EXERCISE GOAL:
Begin at the line that contains "right hip: (53, 165, -5)" and stop after the line that contains "right elbow: (505, 687, 7)". Reproduce every one of those rows, shifting each coordinate and depth value in the keypoint triples up by 3 and leaving all other text and numbers unchanged.

[Stored data entries]
+-------+
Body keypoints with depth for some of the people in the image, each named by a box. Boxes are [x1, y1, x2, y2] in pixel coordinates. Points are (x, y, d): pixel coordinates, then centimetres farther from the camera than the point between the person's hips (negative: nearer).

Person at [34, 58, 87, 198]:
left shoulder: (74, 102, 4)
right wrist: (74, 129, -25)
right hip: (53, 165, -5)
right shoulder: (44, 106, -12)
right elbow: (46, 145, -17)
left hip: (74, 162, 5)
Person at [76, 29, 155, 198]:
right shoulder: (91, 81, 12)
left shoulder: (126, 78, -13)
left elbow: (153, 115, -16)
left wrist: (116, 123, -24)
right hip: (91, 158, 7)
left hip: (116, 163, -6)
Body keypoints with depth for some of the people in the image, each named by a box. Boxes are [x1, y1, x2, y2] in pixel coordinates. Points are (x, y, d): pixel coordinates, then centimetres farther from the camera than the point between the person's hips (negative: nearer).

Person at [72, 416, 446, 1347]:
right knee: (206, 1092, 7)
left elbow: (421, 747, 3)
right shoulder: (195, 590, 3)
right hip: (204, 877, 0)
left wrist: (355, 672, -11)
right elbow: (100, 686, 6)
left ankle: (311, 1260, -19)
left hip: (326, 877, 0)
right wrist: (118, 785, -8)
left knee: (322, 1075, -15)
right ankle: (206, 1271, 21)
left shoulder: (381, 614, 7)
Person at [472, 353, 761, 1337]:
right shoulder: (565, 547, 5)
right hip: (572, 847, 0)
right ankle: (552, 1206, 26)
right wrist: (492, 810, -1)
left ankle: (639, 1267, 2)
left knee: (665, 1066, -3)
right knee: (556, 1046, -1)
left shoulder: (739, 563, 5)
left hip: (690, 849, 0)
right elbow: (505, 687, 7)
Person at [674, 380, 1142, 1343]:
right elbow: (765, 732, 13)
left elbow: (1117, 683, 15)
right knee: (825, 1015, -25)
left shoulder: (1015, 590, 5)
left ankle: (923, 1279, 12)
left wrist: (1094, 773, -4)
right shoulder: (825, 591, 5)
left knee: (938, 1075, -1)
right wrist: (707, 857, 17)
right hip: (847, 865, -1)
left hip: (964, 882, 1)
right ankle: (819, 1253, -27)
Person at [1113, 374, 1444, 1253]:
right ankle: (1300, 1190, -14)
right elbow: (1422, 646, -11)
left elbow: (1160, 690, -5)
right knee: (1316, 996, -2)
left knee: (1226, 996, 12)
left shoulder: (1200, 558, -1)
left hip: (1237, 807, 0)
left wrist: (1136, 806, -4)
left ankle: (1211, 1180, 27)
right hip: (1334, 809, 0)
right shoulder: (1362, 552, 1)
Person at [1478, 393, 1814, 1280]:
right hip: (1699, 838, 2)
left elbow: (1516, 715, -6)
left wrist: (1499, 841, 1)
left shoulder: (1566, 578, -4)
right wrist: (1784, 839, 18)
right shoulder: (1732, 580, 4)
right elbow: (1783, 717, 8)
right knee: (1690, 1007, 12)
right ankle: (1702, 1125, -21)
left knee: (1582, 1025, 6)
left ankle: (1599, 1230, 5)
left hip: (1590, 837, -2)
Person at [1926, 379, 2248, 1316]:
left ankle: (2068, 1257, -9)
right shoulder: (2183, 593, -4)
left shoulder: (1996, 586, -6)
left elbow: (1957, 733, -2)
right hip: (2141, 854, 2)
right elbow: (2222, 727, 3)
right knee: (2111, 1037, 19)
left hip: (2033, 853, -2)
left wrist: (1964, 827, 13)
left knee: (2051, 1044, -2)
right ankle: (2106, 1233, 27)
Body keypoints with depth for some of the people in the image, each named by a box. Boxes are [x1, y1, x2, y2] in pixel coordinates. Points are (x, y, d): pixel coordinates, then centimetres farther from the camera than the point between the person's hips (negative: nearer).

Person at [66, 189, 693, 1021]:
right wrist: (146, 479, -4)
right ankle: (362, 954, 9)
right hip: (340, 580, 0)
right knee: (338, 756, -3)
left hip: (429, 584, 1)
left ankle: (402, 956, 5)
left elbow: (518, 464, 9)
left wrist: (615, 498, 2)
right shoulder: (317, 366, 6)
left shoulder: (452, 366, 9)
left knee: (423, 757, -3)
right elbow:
+-------+
RESULT:
right hip: (56, 168, -2)
right shoulder: (47, 109, -9)
right elbow: (49, 148, -14)
left hip: (77, 165, 8)
Person at [76, 29, 155, 198]:
right shoulder: (94, 84, 15)
left shoulder: (129, 81, -10)
left elbow: (156, 118, -13)
left wrist: (119, 126, -21)
right hip: (94, 161, 10)
left hip: (119, 166, -3)
Body keypoints with depth for some of the people in the image, each named by a box. Boxes are [x1, y1, x2, y2] in pixel coordinates. Points are (x, y, d): pixel coordinates, then centimetres farther from the camera than the point between the person's hips (negative: nearer).

Person at [72, 416, 446, 1347]:
right knee: (209, 1095, 10)
left elbow: (424, 750, 6)
right shoulder: (198, 593, 6)
right hip: (207, 880, 3)
left wrist: (358, 675, -8)
right elbow: (103, 689, 9)
left ankle: (314, 1263, -16)
left hip: (329, 880, 3)
right wrist: (121, 788, -5)
left knee: (325, 1078, -12)
right ankle: (209, 1274, 24)
left shoulder: (384, 617, 10)
Person at [472, 353, 761, 1337]:
right shoulder: (568, 550, 8)
right hip: (575, 850, 3)
right ankle: (555, 1209, 29)
right wrist: (495, 813, 2)
left ankle: (642, 1270, 5)
left knee: (668, 1069, 0)
right knee: (559, 1049, 2)
left shoulder: (742, 566, 8)
left hip: (693, 852, 3)
right elbow: (508, 690, 10)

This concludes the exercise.